Groq now enables lightning-fast queries and other tasks with advanced large language models (LLMs) directly on its website.
The company introduced this capability quietly last week, showcasing impressive speeds that surpass previous demonstrations. Users can type or voice their queries for enhanced interaction.
In my tests, Groq responded at an astonishing speed of approximately 1256.54 tokens per second, almost instantaneous compared to the 800 tokens per second demonstrated in April. This level of speed is a notable advancement, particularly as GPU chips from companies like Nvidia struggle to match it.
By default, Groq’s engine utilizes Meta’s open-source Llama3-8b-8192 LLM, with options to select from larger models like Llama3-70b, as well as various Google and Mistral models, with more options coming soon.
This experience illustrates the speed and flexibility of LLM chatbots for both developers and non-developers. Groq’s CEO, Jonathan Ross, believes that LLM usage will grow significantly as users recognize the ease of operating on Groq’s fast engine. The demo showcases potential tasks like generating and editing job postings or articles in real time.

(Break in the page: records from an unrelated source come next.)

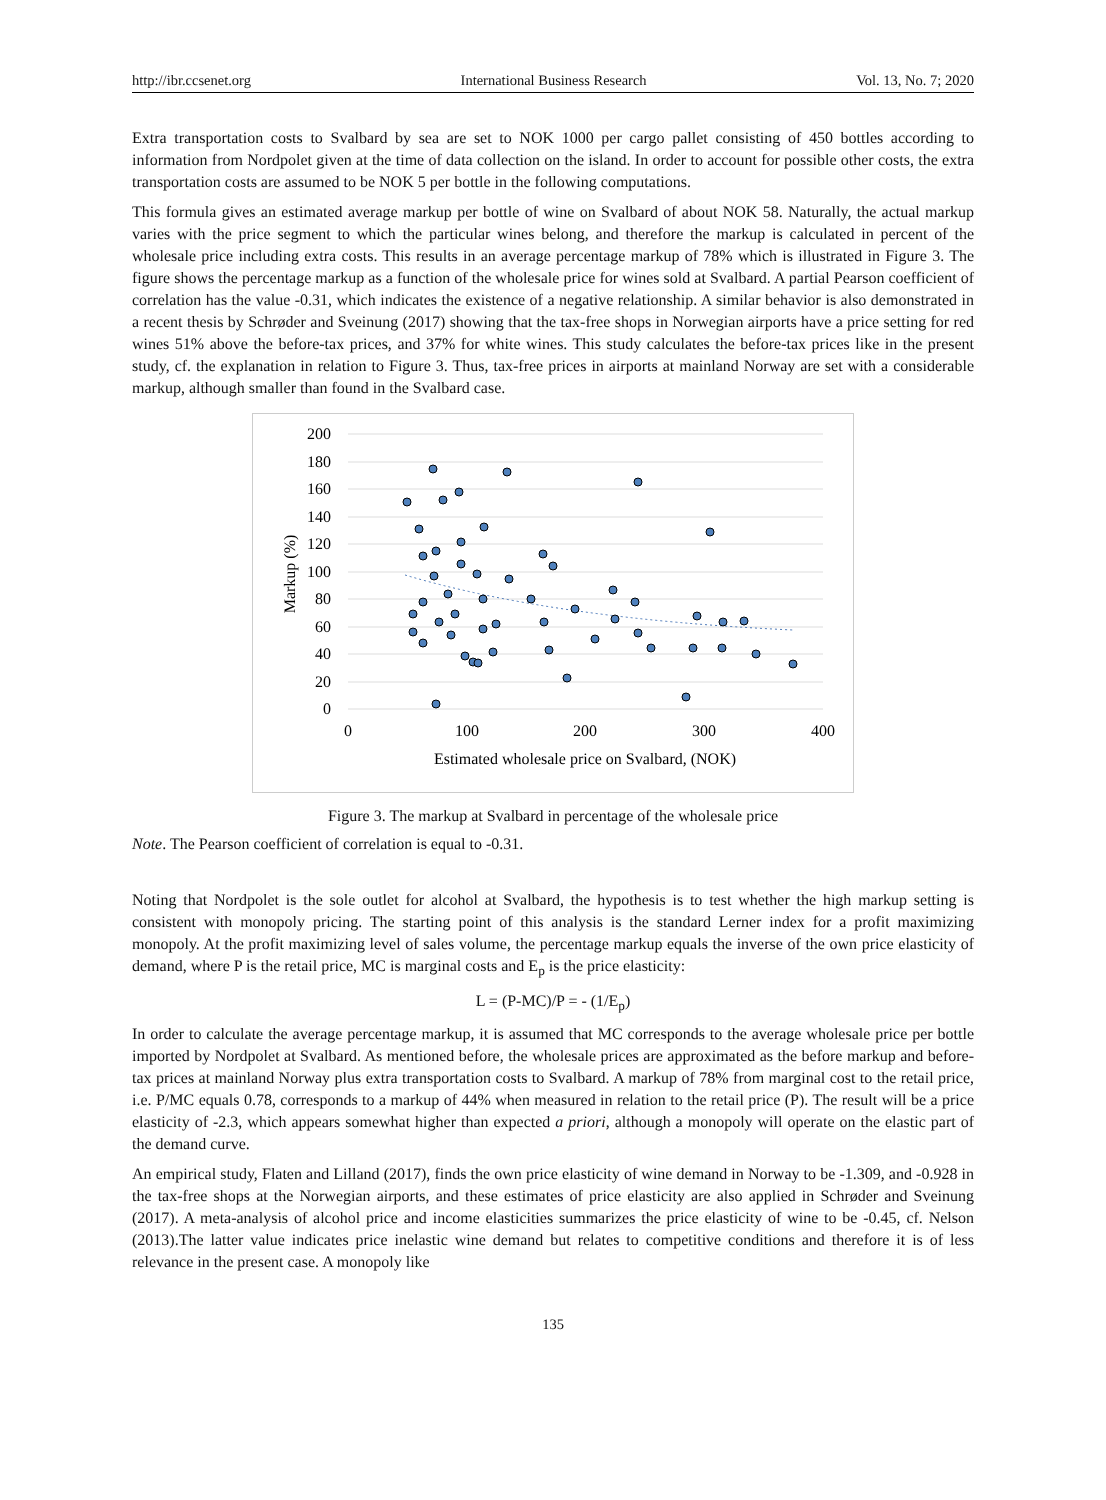http://ibr.ccsenet.org International Business Research Vol. 13, No. 7; 2020
Extra transportation costs to Svalbard by sea are set to NOK 1000 per cargo pallet consisting of 450 bottles according to information from Nordpolet given at the time of data collection on the island. In order to account for possible other costs, the extra transportation costs are assumed to be NOK 5 per bottle in the following computations.
This formula gives an estimated average markup per bottle of wine on Svalbard of about NOK 58. Naturally, the actual markup varies with the price segment to which the particular wines belong, and therefore the markup is calculated in percent of the wholesale price including extra costs. This results in an average percentage markup of 78% which is illustrated in Figure 3. The figure shows the percentage markup as a function of the wholesale price for wines sold at Svalbard. A partial Pearson coefficient of correlation has the value -0.31, which indicates the existence of a negative relationship. A similar behavior is also demonstrated in a recent thesis by Schrøder and Sveinung (2017) showing that the tax-free shops in Norwegian airports have a price setting for red wines 51% above the before-tax prices, and 37% for white wines. This study calculates the before-tax prices like in the present study, cf. the explanation in relation to Figure 3. Thus, tax-free prices in airports at mainland Norway are set with a considerable markup, although smaller than found in the Svalbard case.
200
180
160
140
120
100
80
60
40
20
0
0
100
200
300
400
Estimated wholesale price on Svalbard, (NOK)
Markup (%)
Figure 3. The markup at Svalbard in percentage of the wholesale price
Note. The Pearson coefficient of correlation is equal to -0.31.
Noting that Nordpolet is the sole outlet for alcohol at Svalbard, the hypothesis is to test whether the high markup setting is consistent with monopoly pricing. The starting point of this analysis is the standard Lerner index for a profit maximizing monopoly. At the profit maximizing level of sales volume, the percentage markup equals the inverse of the own price elasticity of demand, where P is the retail price, MC is marginal costs and E<sub>p</sub> is the price elasticity:
L = (P-MC)/P = - (1/E<sub>p</sub>)
In order to calculate the average percentage markup, it is assumed that MC corresponds to the average wholesale price per bottle imported by Nordpolet at Svalbard. As mentioned before, the wholesale prices are approximated as the before markup and before-tax prices at mainland Norway plus extra transportation costs to Svalbard. A markup of 78% from marginal cost to the retail price, i.e. P/MC equals 0.78, corresponds to a markup of 44% when measured in relation to the retail price (P). The result will be a price elasticity of -2.3, which appears somewhat higher than expected a priori, although a monopoly will operate on the elastic part of the demand curve.
An empirical study, Flaten and Lilland (2017), finds the own price elasticity of wine demand in Norway to be -1.309, and -0.928 in the tax-free shops at the Norwegian airports, and these estimates of price elasticity are also applied in Schrøder and Sveinung (2017). A meta-analysis of alcohol price and income elasticities summarizes the price elasticity of wine to be -0.45, cf. Nelson (2013).The latter value indicates price inelastic wine demand but relates to competitive conditions and therefore it is of less relevance in the present case. A monopoly like
135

For instance, I requested a critique of the agenda for our VB Transform event on generative AI. Groq provided instantaneous feedback, including suggestions for clearer categorization and enhanced speaker profiles. When I asked for diverse speaker recommendations, it quickly generated a list with affiliations in a table format, which I could modify on the spot.

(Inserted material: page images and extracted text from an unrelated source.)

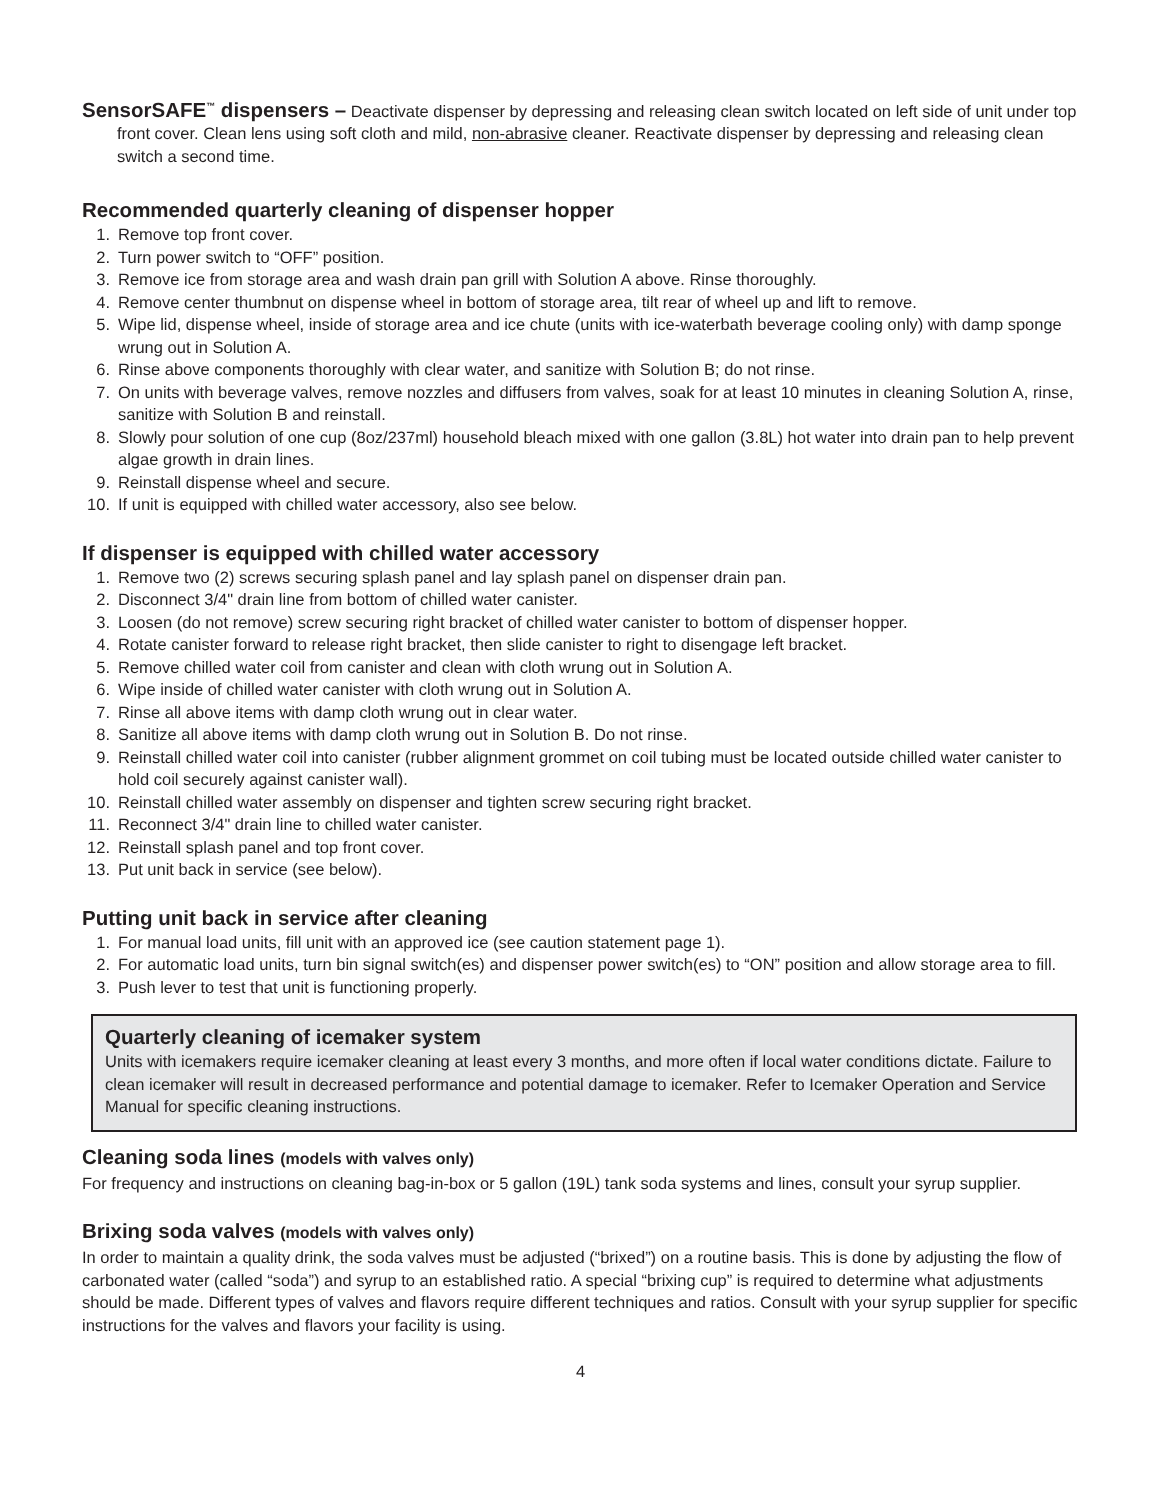SensorSAFE<sup>™</sup> dispensers – Deactivate dispenser by depressing and releasing clean switch located on left side of unit under top front cover. Clean lens using soft cloth and mild, non-abrasive cleaner. Reactivate dispenser by depressing and releasing clean switch a second time.
Recommended quarterly cleaning of dispenser hopper
1. Remove top front cover.
2. Turn power switch to “OFF” position.
3. Remove ice from storage area and wash drain pan grill with Solution A above. Rinse thoroughly.
4. Remove center thumbnut on dispense wheel in bottom of storage area, tilt rear of wheel up and lift to remove.
5. Wipe lid, dispense wheel, inside of storage area and ice chute (units with ice-waterbath beverage cooling only) with damp sponge wrung out in Solution A.
6. Rinse above components thoroughly with clear water, and sanitize with Solution B; do not rinse.
7. On units with beverage valves, remove nozzles and diffusers from valves, soak for at least 10 minutes in cleaning Solution A, rinse, sanitize with Solution B and reinstall.
8. Slowly pour solution of one cup (8oz/237ml) household bleach mixed with one gallon (3.8L) hot water into drain pan to help prevent algae growth in drain lines.
9. Reinstall dispense wheel and secure.
10. If unit is equipped with chilled water accessory, also see below.
If dispenser is equipped with chilled water accessory
1. Remove two (2) screws securing splash panel and lay splash panel on dispenser drain pan.
2. Disconnect 3/4" drain line from bottom of chilled water canister.
3. Loosen (do not remove) screw securing right bracket of chilled water canister to bottom of dispenser hopper.
4. Rotate canister forward to release right bracket, then slide canister to right to disengage left bracket.
5. Remove chilled water coil from canister and clean with cloth wrung out in Solution A.
6. Wipe inside of chilled water canister with cloth wrung out in Solution A.
7. Rinse all above items with damp cloth wrung out in clear water.
8. Sanitize all above items with damp cloth wrung out in Solution B. Do not rinse.
9. Reinstall chilled water coil into canister (rubber alignment grommet on coil tubing must be located outside chilled water canister to hold coil securely against canister wall).
10. Reinstall chilled water assembly on dispenser and tighten screw securing right bracket.
11. Reconnect 3/4" drain line to chilled water canister.
12. Reinstall splash panel and top front cover.
13. Put unit back in service (see below).
Putting unit back in service after cleaning
1. For manual load units, fill unit with an approved ice (see caution statement page 1).
2. For automatic load units, turn bin signal switch(es) and dispenser power switch(es) to “ON” position and allow storage area to fill.
3. Push lever to test that unit is functioning properly.
Quarterly cleaning of icemaker system
Units with icemakers require icemaker cleaning at least every 3 months, and more often if local water conditions dictate. Failure to clean icemaker will result in decreased performance and potential damage to icemaker. Refer to Icemaker Operation and Service Manual for specific cleaning instructions.
Cleaning soda lines (models with valves only)
For frequency and instructions on cleaning bag-in-box or 5 gallon (19L) tank soda systems and lines, consult your syrup supplier.
Brixing soda valves (models with valves only)
In order to maintain a quality drink, the soda valves must be adjusted (“brixed”) on a routine basis. This is done by adjusting the flow of carbonated water (called “soda”) and syrup to an established ratio. A special “brixing cup” is required to determine what adjustments should be made. Different types of valves and flavors require different techniques and ratios. Consult with your syrup supplier for specific instructions for the valves and flavors your facility is using.
4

In a second exercise, I asked Groq to organize my speaking sessions for next week into a table. It not only produced the tables I needed but also allowed for quick edits, including spelling corrections and additional columns for forgotten details. It can even translate content into different languages. While a few adjustments required multiple prompts, these issues typically stem from the LLM level rather than processing speed, underscoring the vast potential of LLM capabilities at such high speeds.

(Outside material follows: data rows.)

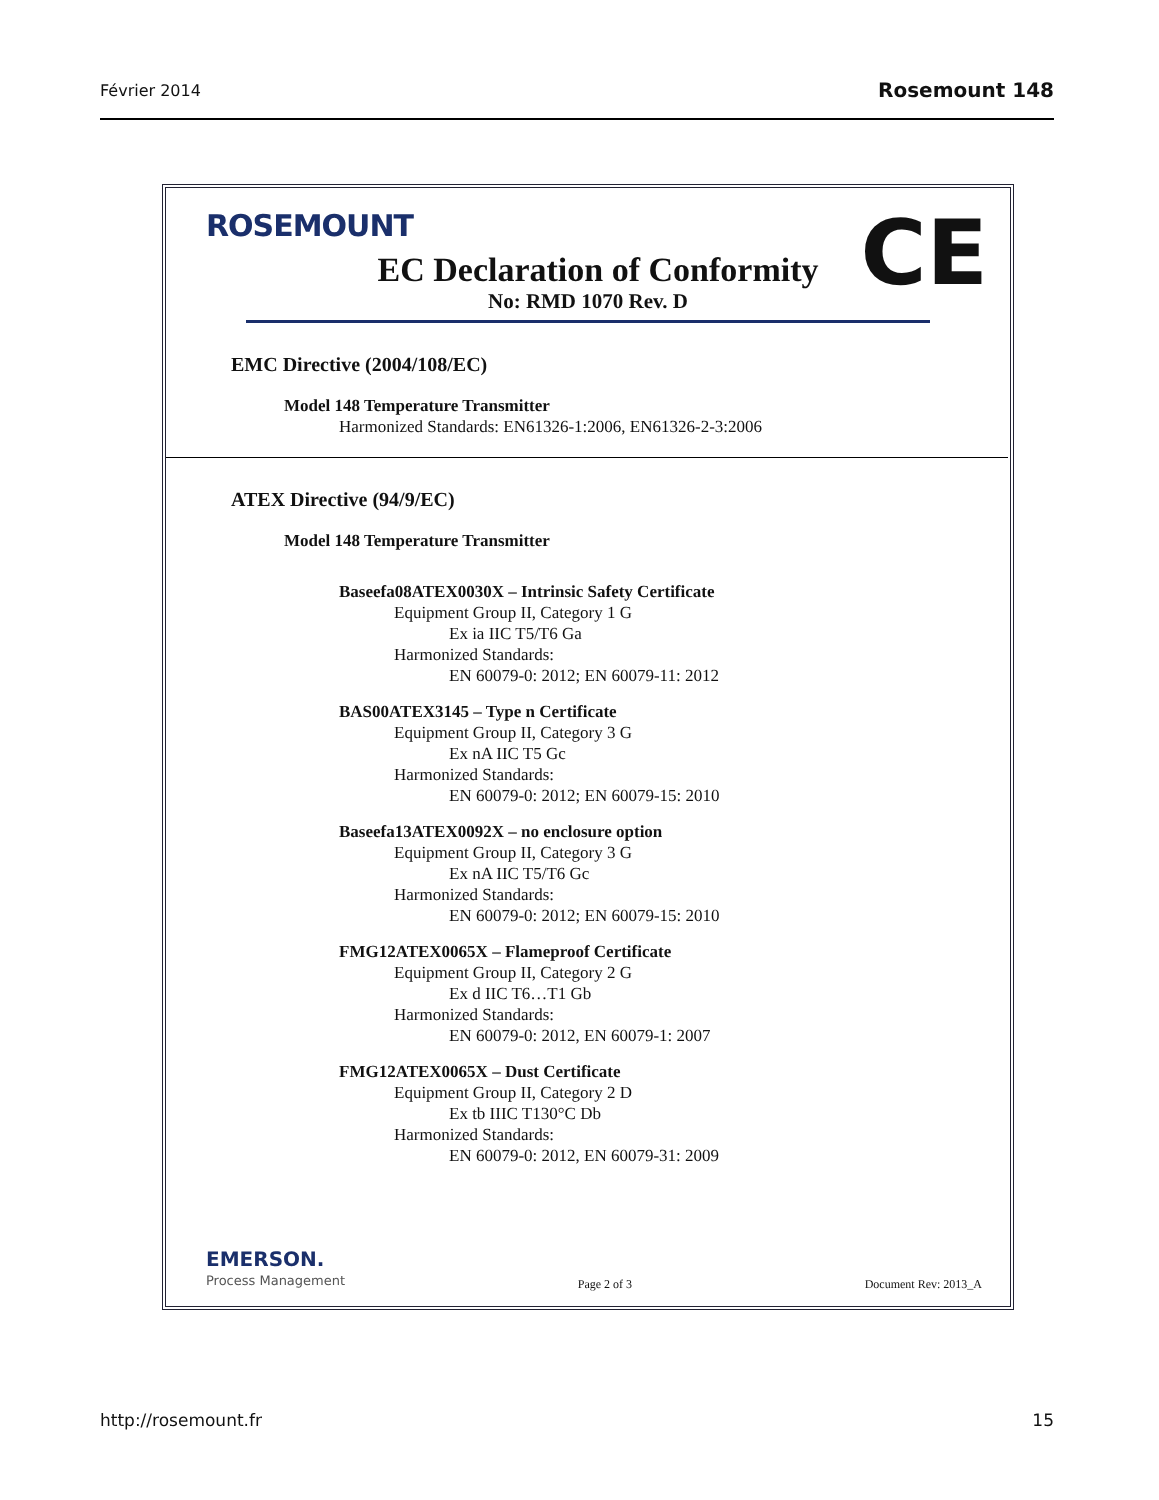Février 2014 Rosemount 148
CE
ROSEMOUNT
EC Declaration of Conformity
No: RMD 1070 Rev. D
EMC Directive (2004/108/EC)
Model 148 Temperature Transmitter
Harmonized Standards: EN61326-1:2006, EN61326-2-3:2006
ATEX Directive (94/9/EC)
Model 148 Temperature Transmitter
Baseefa08ATEX0030X – Intrinsic Safety Certificate
Equipment Group II, Category 1 G
Ex ia IIC T5/T6 Ga
Harmonized Standards:
EN 60079-0: 2012; EN 60079-11: 2012
BAS00ATEX3145 – Type n Certificate
Equipment Group II, Category 3 G
Ex nA IIC T5 Gc
Harmonized Standards:
EN 60079-0: 2012; EN 60079-15: 2010
Baseefa13ATEX0092X – no enclosure option
Equipment Group II, Category 3 G
Ex nA IIC T5/T6 Gc
Harmonized Standards:
EN 60079-0: 2012; EN 60079-15: 2010
FMG12ATEX0065X – Flameproof Certificate
Equipment Group II, Category 2 G
Ex d IIC T6…T1 Gb
Harmonized Standards:
EN 60079-0: 2012, EN 60079-1: 2007
FMG12ATEX0065X – Dust Certificate
Equipment Group II, Category 2 D
Ex tb IIIC T130°C Db
Harmonized Standards:
EN 60079-0: 2012, EN 60079-31: 2009
EMERSON.
Process Management
Page 2 of 3 Document Rev: 2013_A
http://rosemount.fr 15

Groq has garnered attention for its promise of doing AI tasks faster and more affordably than competitors, thanks to its language processing unit (LPU), which operates more efficiently than GPUs by utilizing linear processing. While GPUs excel at model training, LLM "inference"—the model’s actions during deployment—demands greater efficiency and reduced latency.
Currently, Groq offers its service for powering LLM workloads for free and has attracted over 282,000 developers since launching just 16 weeks ago.
Groq provides a console for developers to create applications, similar to other inference providers. Notably, it allows developers who use OpenAI to switch their applications to Groq effortlessly with just a few steps.
In preparation for my talk at VB Transform, where Ross is an opening speaker, he expressed that the event will focus on the deployment of enterprise generative AI. Large companies are moving towards AI application deployment, necessitating more efficient processing for their workloads.
Users can not only type queries but can also speak them by pressing a microphone icon. Groq integrates OpenAI's Whisper Large V3 model for automatic speech recognition, converting voice to text before passing it to the LLM.
Groq claims its technology consumes roughly one-third the power of a GPU at worst, with most workloads using as little as one-tenth of the energy. In a world of scaling LLM workloads and increasing energy demands, Groq’s efficiency poses a significant challenge to the GPU-centric computation landscape.
Ross asserts that by next year, over half of the world's inference computing could be reliant on their chips. Further insights will be revealed at the upcoming Transform 2024 event.